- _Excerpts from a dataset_
*** Begin section ***
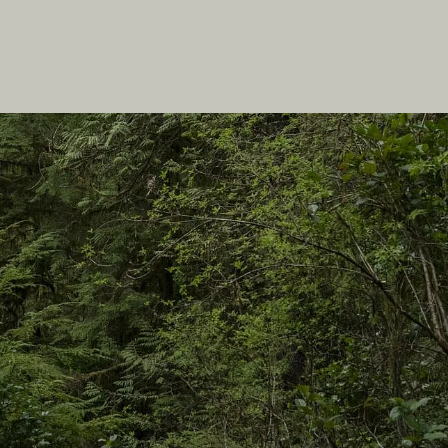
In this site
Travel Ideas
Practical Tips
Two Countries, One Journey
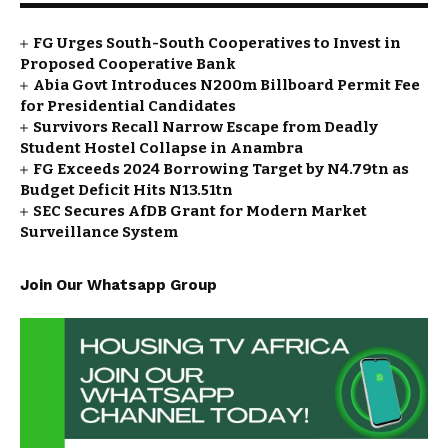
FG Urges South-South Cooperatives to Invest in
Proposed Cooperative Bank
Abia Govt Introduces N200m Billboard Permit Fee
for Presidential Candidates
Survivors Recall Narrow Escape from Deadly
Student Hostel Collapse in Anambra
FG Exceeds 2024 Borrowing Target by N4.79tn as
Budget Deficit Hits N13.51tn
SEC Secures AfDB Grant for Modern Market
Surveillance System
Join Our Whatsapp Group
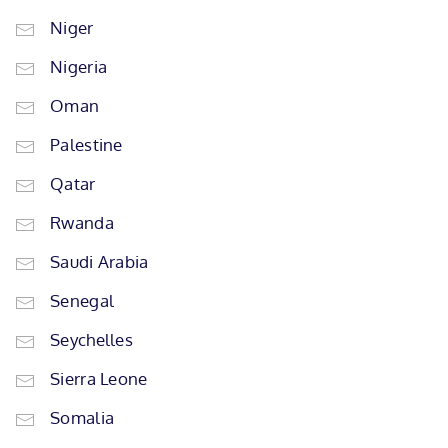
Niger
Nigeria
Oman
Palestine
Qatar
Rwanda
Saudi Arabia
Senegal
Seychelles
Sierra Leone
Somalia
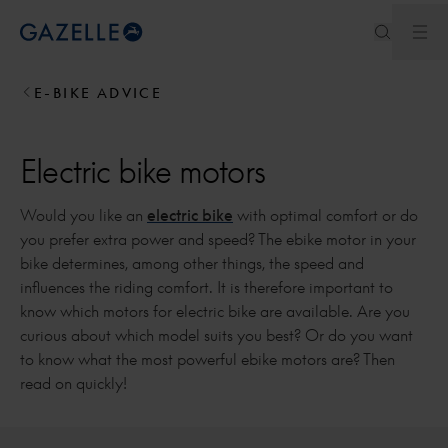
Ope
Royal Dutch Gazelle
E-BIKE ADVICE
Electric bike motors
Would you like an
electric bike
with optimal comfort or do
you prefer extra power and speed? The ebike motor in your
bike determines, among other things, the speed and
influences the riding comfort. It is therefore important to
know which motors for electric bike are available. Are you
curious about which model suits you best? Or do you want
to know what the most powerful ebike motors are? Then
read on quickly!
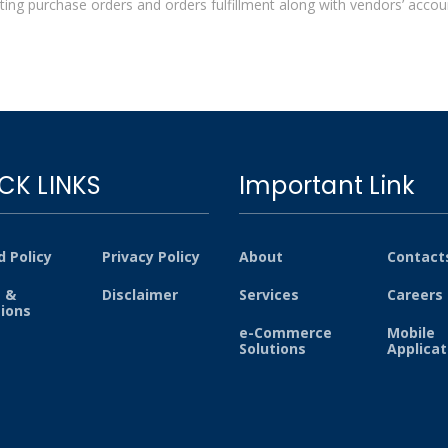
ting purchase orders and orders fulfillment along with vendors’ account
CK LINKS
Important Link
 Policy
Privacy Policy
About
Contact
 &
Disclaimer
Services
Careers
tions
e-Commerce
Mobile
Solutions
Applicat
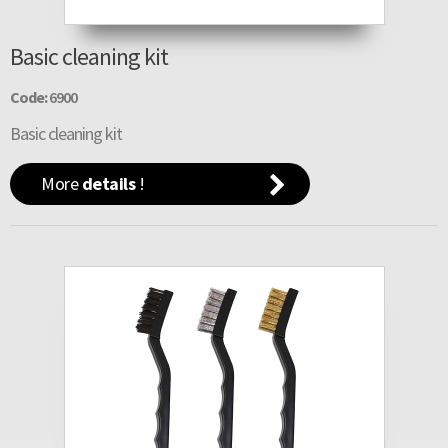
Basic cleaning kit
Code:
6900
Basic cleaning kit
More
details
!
*** End section ***
- _WHAT IS BEING ASKED_
Please return only the lines from the top of the data through the line with "FG Exceeds 2024", exactly as written, and drop every picture.

- _ANSWER BOX_
In this site
Travel Ideas
Practical Tips
Two Countries, One Journey
FG Urges South-South Cooperatives to Invest in
Proposed Cooperative Bank
Abia Govt Introduces N200m Billboard Permit Fee
for Presidential Candidates
Survivors Recall Narrow Escape from Deadly
Student Hostel Collapse in Anambra
FG Exceeds 2024 Borrowing Target by N4.79tn as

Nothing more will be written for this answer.